(Extracted records)
....

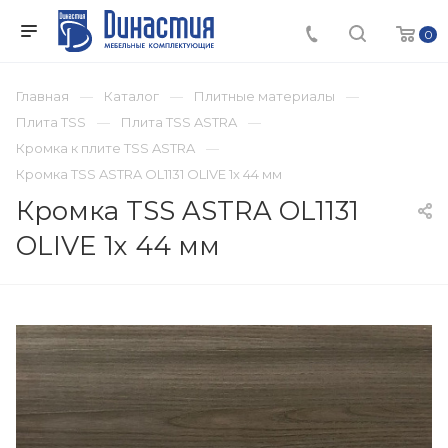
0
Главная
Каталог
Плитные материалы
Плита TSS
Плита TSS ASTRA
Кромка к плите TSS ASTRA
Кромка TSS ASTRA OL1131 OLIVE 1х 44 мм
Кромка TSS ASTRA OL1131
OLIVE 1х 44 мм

....

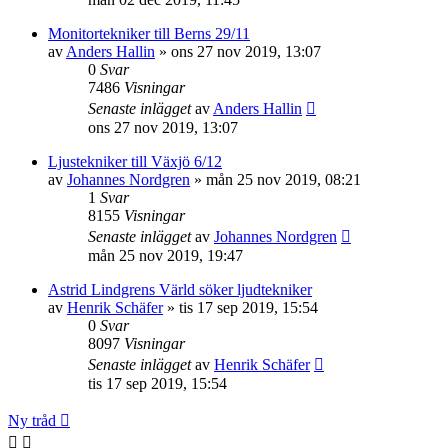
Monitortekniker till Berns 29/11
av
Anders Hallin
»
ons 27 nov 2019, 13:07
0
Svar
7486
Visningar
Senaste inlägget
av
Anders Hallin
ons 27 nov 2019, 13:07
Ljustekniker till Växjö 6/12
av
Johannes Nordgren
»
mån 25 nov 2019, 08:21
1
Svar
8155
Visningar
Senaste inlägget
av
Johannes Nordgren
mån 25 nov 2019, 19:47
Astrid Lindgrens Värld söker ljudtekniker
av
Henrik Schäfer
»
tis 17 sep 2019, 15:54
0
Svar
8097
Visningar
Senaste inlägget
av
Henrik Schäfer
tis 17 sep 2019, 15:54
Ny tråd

....

_What is expected:_
Using the records above, list each line that includes "ASTRA".

_Reply to the task:_
Плита TSS ASTRA
Кромка к плите TSS ASTRA
Кромка TSS ASTRA OL1131 OLIVE 1х 44 мм
Кромка TSS ASTRA OL1131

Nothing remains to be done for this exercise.